El señor Peña no supo qué responder.

–A estas horas de la noche no hay nadie afuera. Mira cómo todo está tranquilo.

–Quizás el que llamó no haya sido Él, ¿no te parece? Él habría esperado hasta que le abriésemos. Sabía bien que todos estábamos durmiendo. Tal vez vuelva mañana cuando la lluvia haya cesado. ¿Dónde estará ahora?

–Pienso que está ahí donde siempre estuvo –respondió el padre vacilando–. Mi padre me enseñó que está en el cielo y no sé nada más sobre ello. Puede ser que ahora haya una nueva Biblia y que no sea igual a la que leíamos en casa cuando yo era niño.

–Sí, papá, de otra manera sabrías que Él va por todas partes. ¿No te gustaría que viniera a casa, papá?

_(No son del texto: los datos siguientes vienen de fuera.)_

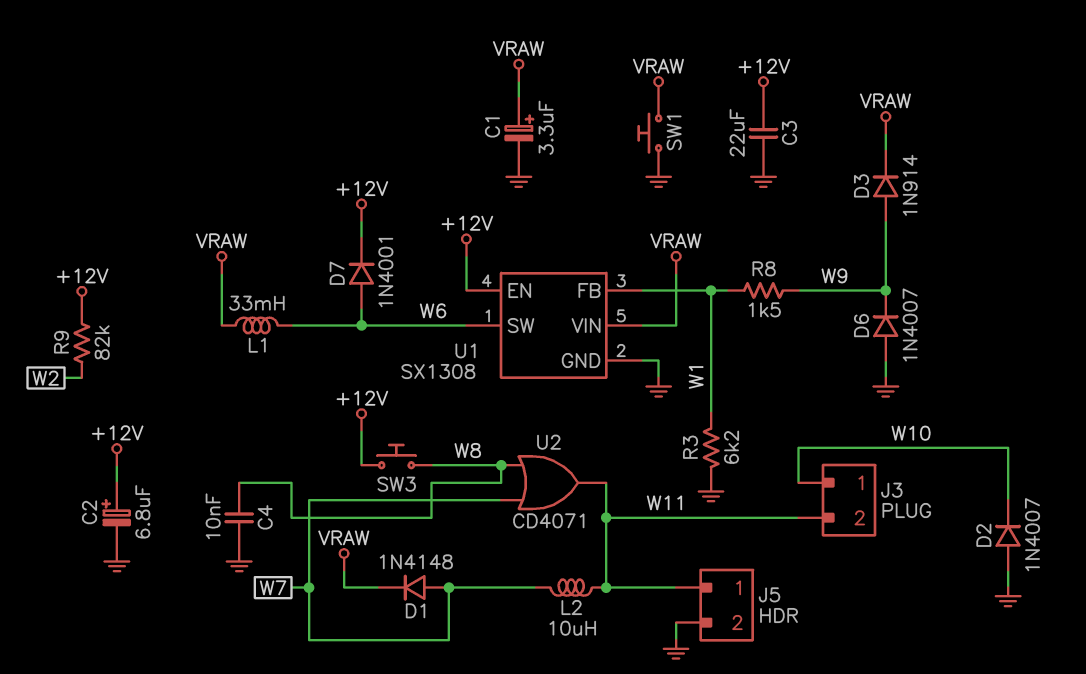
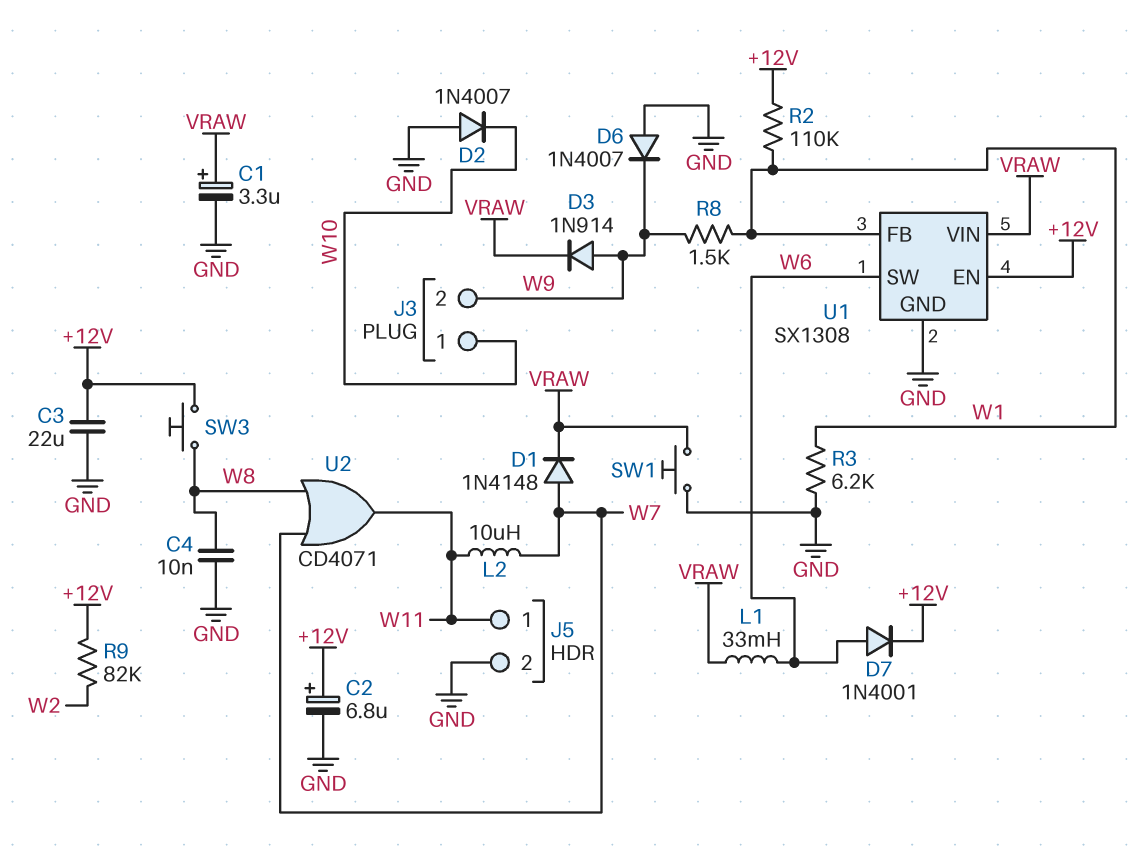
J3 pin 2: W11 -> W9
R2: none -> 110k (+12V, W1)

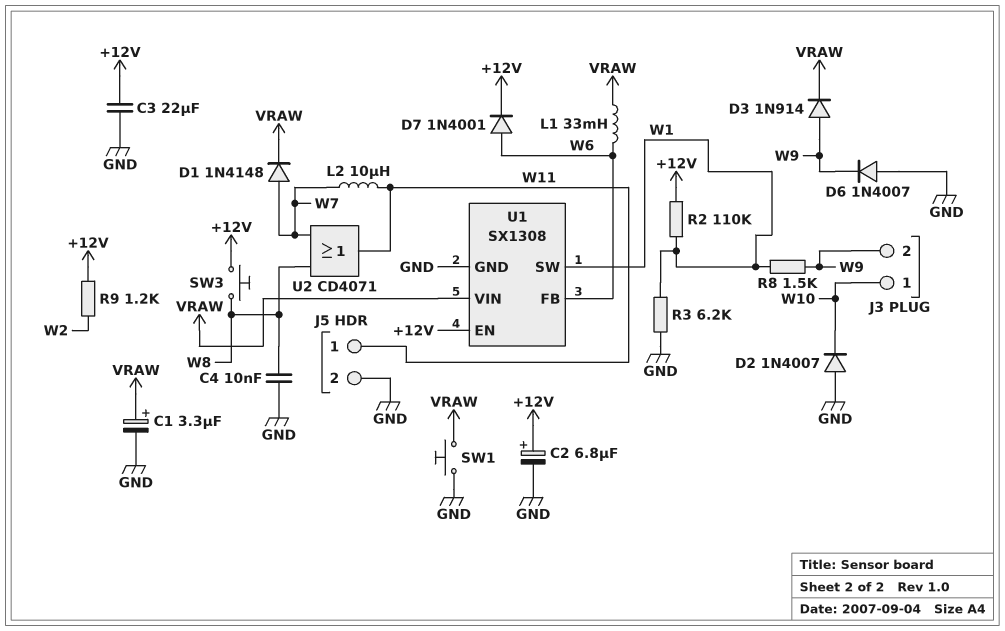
R9: 82k (+12V, W2) -> 1.2k (+12V, W2)
U1 pin FB: W1 -> W6
U1 pin SW: W6 -> W1

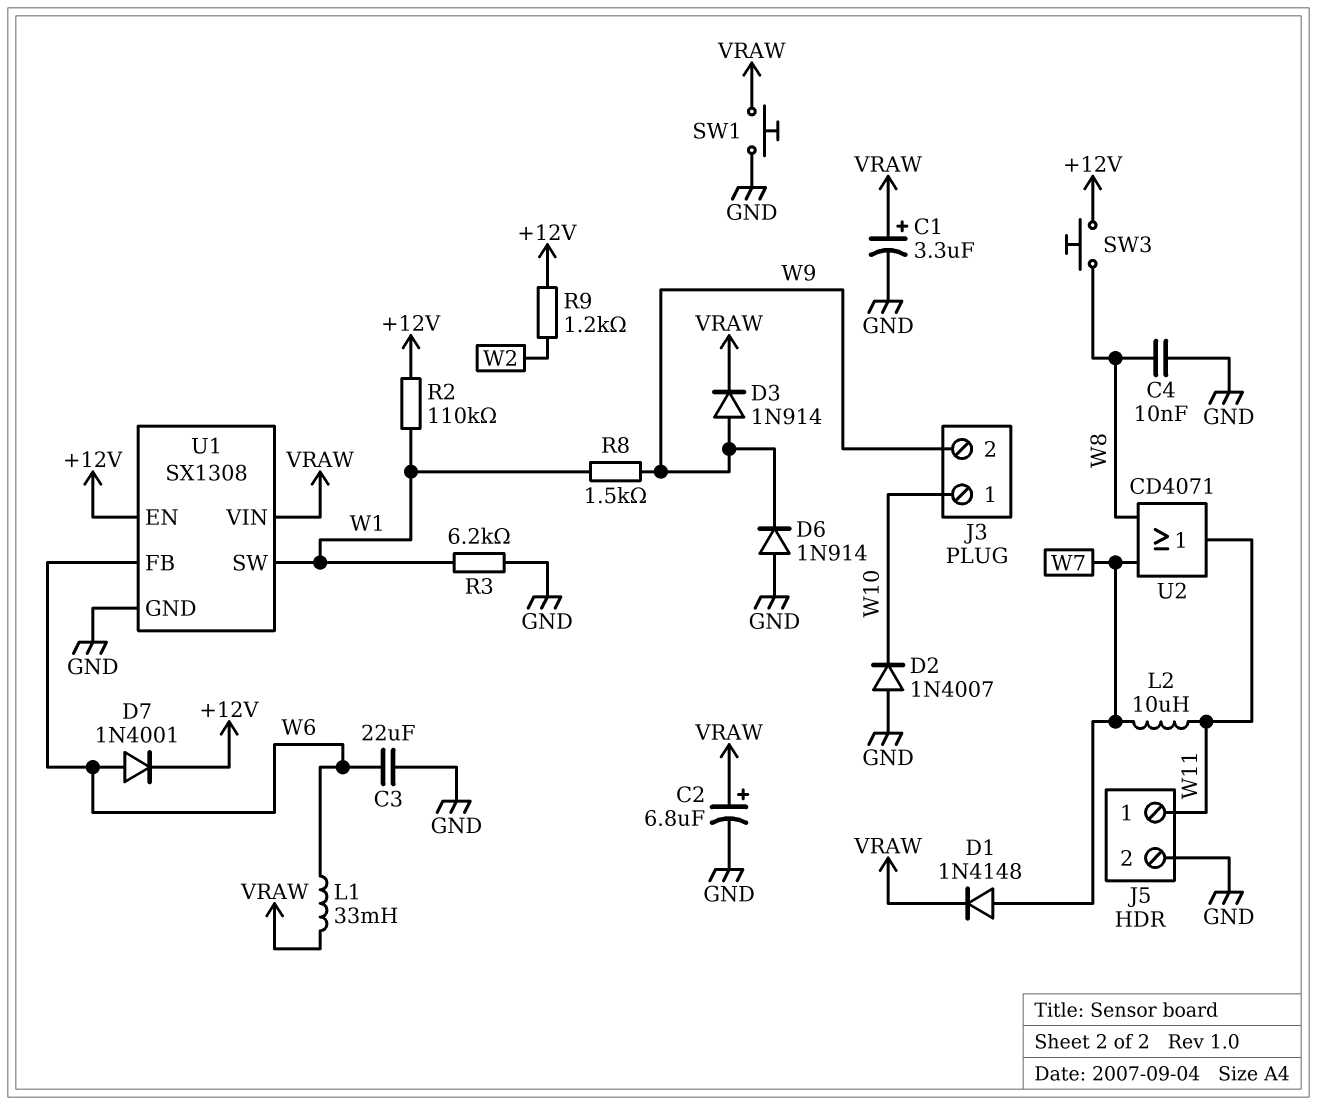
C2: 6.8uF (plus +12V, minus GND) -> 6.8uF (plus VRAW, minus GND)
C3: 22uF (+12V, GND) -> 22uF (GND, W6)
D6: diode 1N4007 (A GND, K W9) -> diode 1N914 (A GND, K W9)

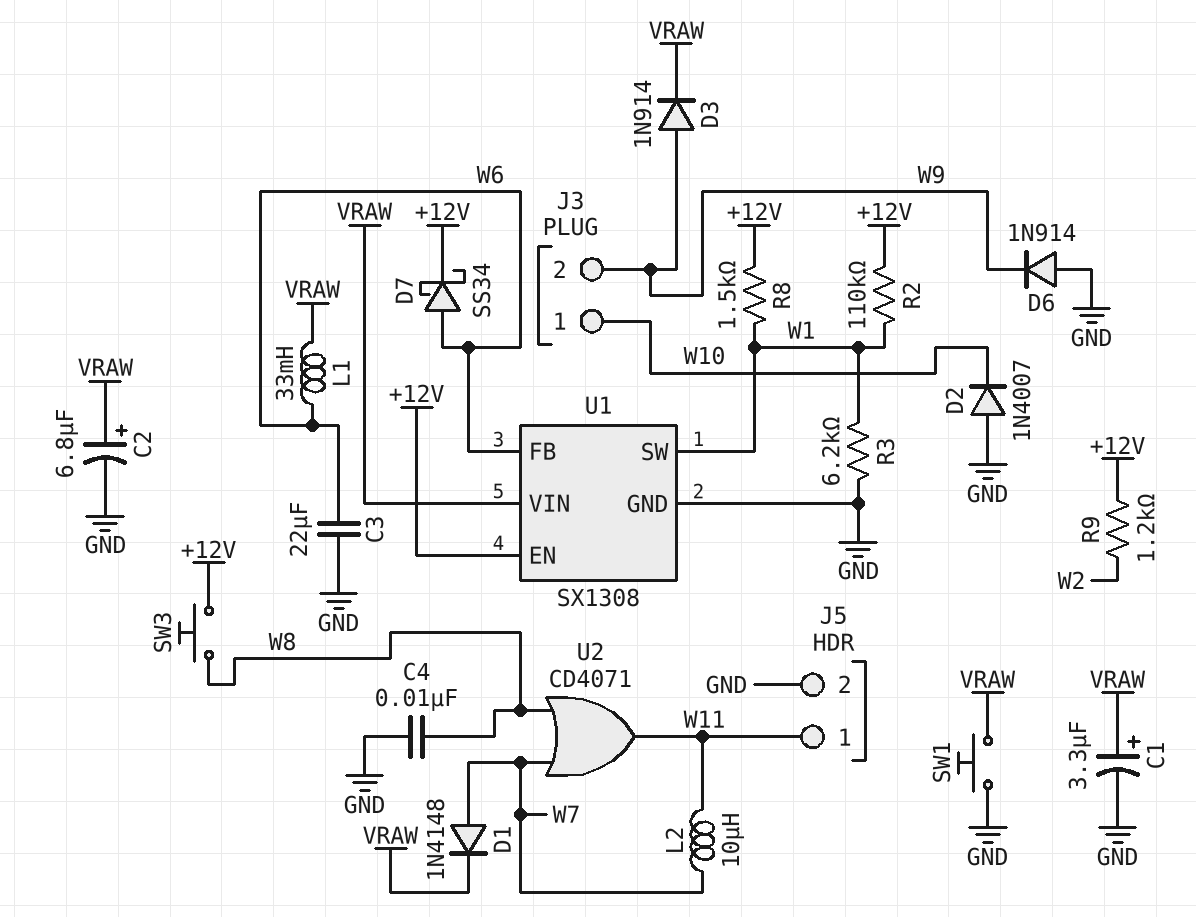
D7: diode 1N4001 (A W6, K +12V) -> schottky SS34 (A W6, K +12V)
R8: 1.5k (W1, W9) -> 1.5k (+12V, W1)

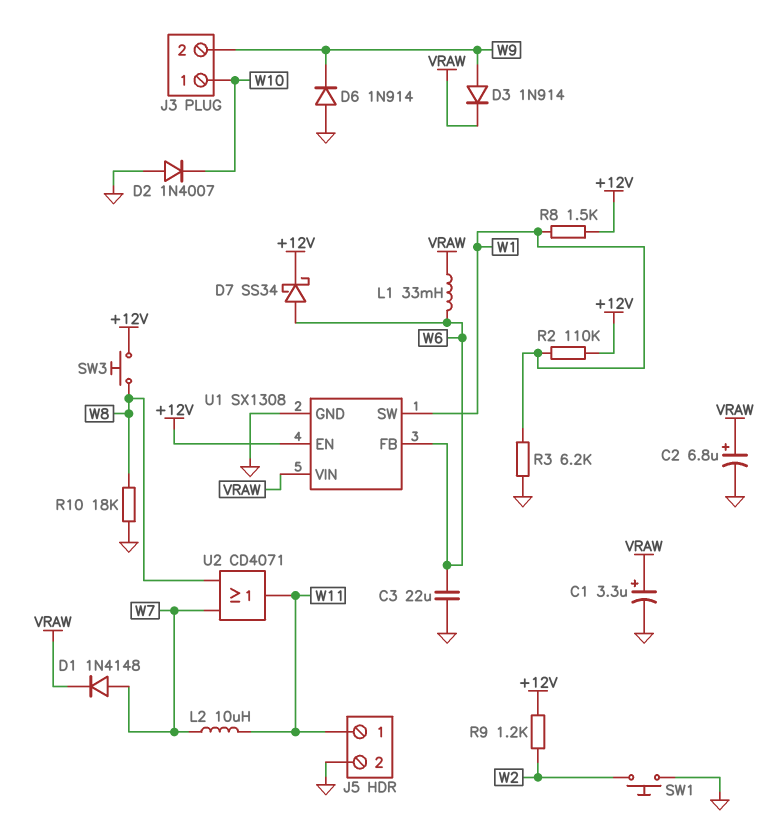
C4: 10nF (GND, W8) -> none
R10: none -> 18k (GND, W8)
SW1: button (GND, VRAW) -> button (GND, W2)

¿Querría el señor Peña ver cara a cara a Aquel de quien Guillermo hablaba todo el rato y con tanta confianza? No podía decir «sí», pero tampoco quería herir los sentimientos de su hijo, quien se asombraría mucho si su padre dijera lo contrario. Los niños ni se imaginan la enorme importancia que encierran tales preguntas, ni de qué manera ellas pueden alcanzar la conciencia de los mayores. Tampoco saben que la incesante y penosa lucha por la subsistencia llega a absorber la mente del hombre en muy gran medida, y que le resulta muy difícil andar en el camino recto. Como Guillermo no obtuvo respuesta, continuó diciendo:

–Papá, no sabes lo bueno que es. La profesora nos dijo que Él no desea saber si alguien hizo poco o mucho daño, que siempre está dispuesto a perdonar, sea cual fuere el mal que hayamos hecho, y quiere que todos los hombres sean felices y puedan entrar en el cielo.

–Pues pienso que tú entrarás seguramente allí, hijo, ya que me parece que la profesora quiere hacer de ti un predicador.

–Pero papá, yo no quisiera ir al cielo sin ti y sin mamá. Tienes que venir conmigo. No quiero ir solo. ¡Me gustaría que me tomases de la mano! La profesora dice que Él recibe a todos los que van a Él.

–Bueno –dijo el señor Peña para calmar a Guillermo–, tal vez vayamos juntos, pero ahora debemos volver rápidamente a la cama porque hace frío.

Guillermo miró una vez más el cielo estrellado y dijo en bajito:

–¡Buenas noches, mi querido Señor Jesús!

El padre cerró la puerta, llevó arriba a su hijo y lo acostó. Guillermo se abrazó al cuello de su papá, le dio un beso y le dijo:

–¡Te quiero mucho, papá! Estoy muy triste de que no hubiese nadie, pero cuando vuelva le contaré que bajaste a abrir para que no estuviera bajo la lluvia.

El señor Peña estaba conmovido, y se dijo:

–No soy tan buen padre como pienso, pero cuando un hombre debe trabajar tanto para sostener honradamente a su familia… quizá sea perdonable…

Besó con ternura la frente del niño y volvió a su habitación.

–Entonces ¿qué?, ¿había alguien? –preguntó su esposa en tono burlón.

–No, que yo sepa no había nadie. Durmamos; estoy muy cansado.